* LIJST MET OPDRACHTEN *
**1)** Vat de uitvoeringsverordening over koperchelaat samen in twee zinnen.
**2)** Welke uitvoeringsverordening wordt volgens de uitvoeringsverordening over koperchelaat ingetrokken?
**3)** Leg aan de hand van de eerste overweging uit waarom de uitvoeringsverordening over koperchelaat naar Verordening (EG) nr. 1831/2003 verwijst.

* TEKSTBLOK *
Home

Uitvoeringsverordening (EU) 2023/1334 van de Commissie van 29 juni 2023 tot verlenging van de vergunning voor koperchelaat van het hydroxy-analoog van methionine als toevoegingsmiddel voor diervoeding voor alle diersoorten en tot intrekking van Uitvoeringsverordening (EU) nr. 349/2010 (Voor de EER relevante tekst)

Uitvoeringsverordening (EU) 2023/1334 van de Commissie van 29 juni 2023 tot verlenging van de vergunning voor koperchelaat van het hydroxy-analoog van methionine als toevoegingsmiddel voor diervoeding voor alle diersoorten en tot intrekking van Uitvoeringsverordening (EU) nr. 349/2010 (Voor de EER relevante tekst)

DE EUROPESE COMMISSIE,

Gezien het Verdrag betreffende de werking van de Europese Unie,

Gezien Verordening (EG) nr. 1831/2003 van het Europees Parlement en de Raad van 22 september 2003 betreffende toevoegingsmiddelen voor diervoeding(1), en met name artikel 9, lid 2,

Overwegende hetgeen volgt:

  1. De verlening van vergunningen voor toevoegingsmiddelen voor diervoeding, met inbegrip van de redenen en procedures voor het verlenen en verlengen van dergelijke vergunningen, is geregeld bij Verordening (EG) nr. 1831/2003.

* VERSTREKTE GEGEVENS *
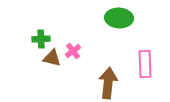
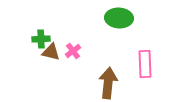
brown triangle: moved 1 px left, 6 px up
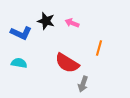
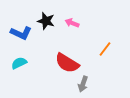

* ANTWOORDEN OP OPDRACHTEN *
**1)** Met Uitvoeringsverordening (EU) 2023/1334 van 29 juni 2023 verlengt de Europese Commissie de vergunning voor koperchelaat van het hydroxy-analoog van methionine als toevoegingsmiddel voor diervoeding voor alle diersoorten en trekt zij Uitvoeringsverordening (EU) nr. 349/2010 in. De Commissie steunt daarbij op het Verdrag betreffende de werking van de Europese Unie en op Verordening (EG) nr. 1831/2003, met name artikel 9, lid 2, die de verlening van vergunningen voor toevoegingsmiddelen voor diervoeding regelt.

**2)** Uitvoeringsverordening (EU) nr. 349/2010.

**3)** Verordening (EG) nr. 1831/2003 regelt de verlening van vergunningen voor toevoegingsmiddelen voor diervoeding. Dat omvat ook de redenen en procedures voor het verlenen en verlengen van zulke vergunningen.